From the entries, copy out every line in which the word "sections" is found.

[[ Records, beginning ]]

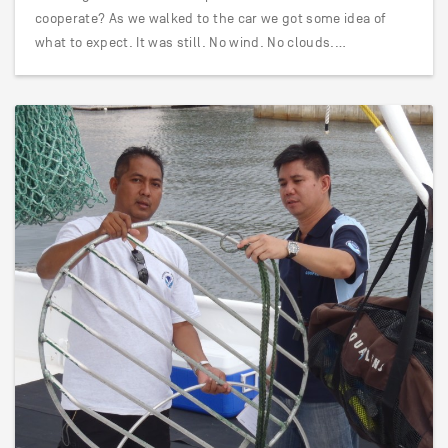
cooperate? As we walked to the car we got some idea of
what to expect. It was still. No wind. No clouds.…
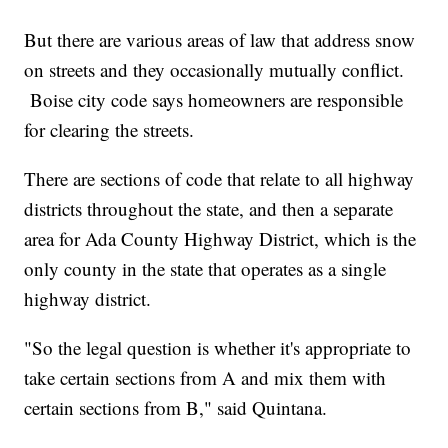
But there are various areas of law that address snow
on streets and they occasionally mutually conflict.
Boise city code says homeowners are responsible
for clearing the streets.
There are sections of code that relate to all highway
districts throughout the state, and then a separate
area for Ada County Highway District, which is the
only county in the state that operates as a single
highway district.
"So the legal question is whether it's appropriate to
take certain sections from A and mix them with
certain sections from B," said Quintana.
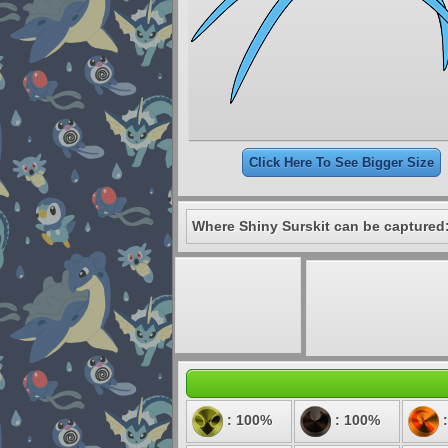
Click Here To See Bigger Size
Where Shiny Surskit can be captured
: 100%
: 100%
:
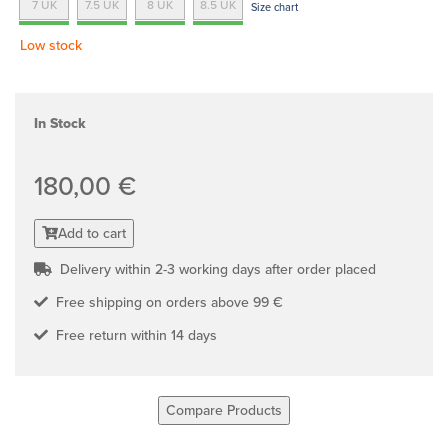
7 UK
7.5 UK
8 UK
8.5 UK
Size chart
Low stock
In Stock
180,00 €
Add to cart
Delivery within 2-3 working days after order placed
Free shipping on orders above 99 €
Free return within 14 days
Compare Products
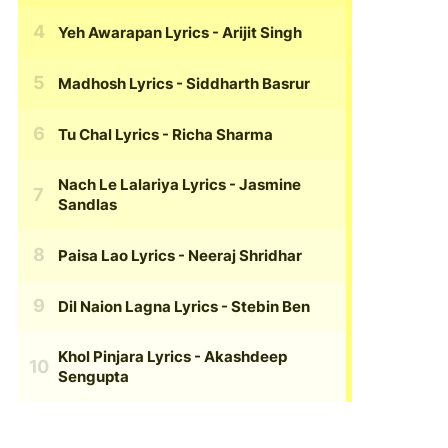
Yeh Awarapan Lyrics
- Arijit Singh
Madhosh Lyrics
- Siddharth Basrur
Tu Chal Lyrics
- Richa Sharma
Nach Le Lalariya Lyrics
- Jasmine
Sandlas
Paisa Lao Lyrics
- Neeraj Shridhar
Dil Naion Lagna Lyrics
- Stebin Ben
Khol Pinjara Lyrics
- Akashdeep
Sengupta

[[ Records, end ]]

[Written reply]:
There are sections of code that relate to all highway
take certain sections from A and mix them with
certain sections from B," said Quintana.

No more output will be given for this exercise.